The astonishing pravachan illustrated this insight fully when Sri Swamiji freely
invoked references to science and technology, folklore and legend, literature
and religion. We heard his voice replicate the words of Surdas, Kabir, Tagore
and Mahatma Gandhi, along with words from the Bible, Guru Granth Sahib and the
Koran. A series of gasps could be heard from the audience. How did this
sannyasin come to possess such endless knowledge was the stunned question that
I frequently heard.
As if
sensing this question, Sri Swamiji responded by saying that when knowledge
becomes intensely specialized, it breeds the ways of prescribed ignorance and
unrighteous arrogance. He did not begrudge specialized knowledge; in fact, at
times he extolled this as necessary for ethical and spiritual development.
Still he appealed to the coequal need for respect for other kinds of knowledge.
Folklore, legends and epics embody millennial knowledge and ways of knowing.
One may choose to evaluate these, but such evaluation, he insisted, requires
self-immersion in these traditions of knowing. Criticizing them as unscientific
exemplifies rational folly or ‘foolish excellence’. Is not progress in
‘natural’ sciences, Sri Swamiji asked, marked by trial and error or, as Sir
Karl Popper once described this, by ‘conjectures and refutations’?
Popular
knowledge not based on university certifications or credentials does have a
right to exist, just as scientific enquiry has a right to bring these under the
microscope. Because knowledge and knowers are finite entities, arrogant
truth-claims everywhere undermine openness, understanding and tolerance which
always ought to animate the quest for knowing. In his pravachan, Sri Swamiji
insisted that what makes us all humans is the ‘clash of ideas’, outside which
humans become simply, even cruelly, ‘inhuman’. That something we call ‘human’
is already extinguished when we seek to reduce or negate the potential for
dialogue because it is this potency of chetana (vigilant self-awareness) that
in the very first place constitutes the idea of being and remaining human in
any meaningful sense of that term.

○ ○ ○ ○ ○

▸ Work instruction 1
Translate this sentence from the passage on Sri Swamiji's pravachan into Spanish: "Folklore, legends and epics embody millennial knowledge and ways of knowing."
▸ Work instruction 2
Set down everything in the passage on Sri Swamiji's pravachan from "Still he appealed" down to "by ‘conjectures and refutations’?", keeping the wording unchanged.
▸ Work instruction 3
According to the passage on Sri Swamiji's pravachan, which three scriptures did his voice quote from along with the words of Surdas, Kabir, Tagore and Mahatma Gandhi?

▸ Information shown
○ ○ ○ ○ ○

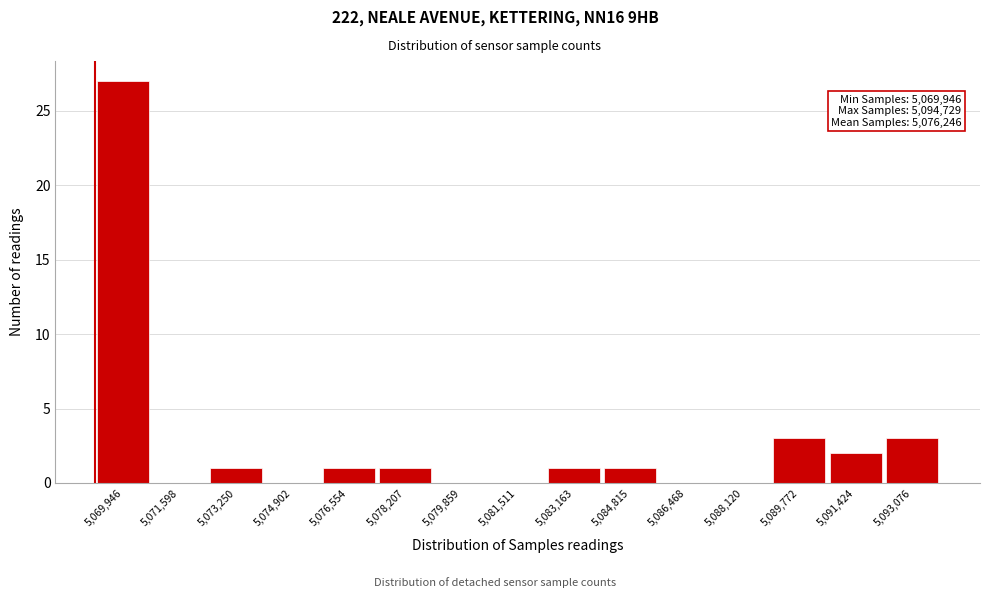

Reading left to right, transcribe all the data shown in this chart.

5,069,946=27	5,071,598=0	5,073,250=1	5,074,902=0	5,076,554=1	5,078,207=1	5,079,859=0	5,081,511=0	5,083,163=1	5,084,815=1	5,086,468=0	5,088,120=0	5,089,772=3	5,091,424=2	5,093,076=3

○ ○ ○ ○ ○

▸ Answer box 1
El folclore, las leyendas y las epopeyas encarnan un saber milenario y formas de conocer.

▸ Answer box 2
Still he appealed to the coequal need for respect for other kinds of knowledge.
Folklore, legends and epics embody millennial knowledge and ways of knowing.
One may choose to evaluate these, but such evaluation, he insisted, requires
self-immersion in these traditions of knowing. Criticizing them as unscientific
exemplifies rational folly or ‘foolish excellence’. Is not progress in
‘natural’ sciences, Sri Swamiji asked, marked by trial and error or, as Sir
Karl Popper once described this, by ‘conjectures and refutations’?

▸ Answer box 3
The Bible, the Guru Granth Sahib and the Koran.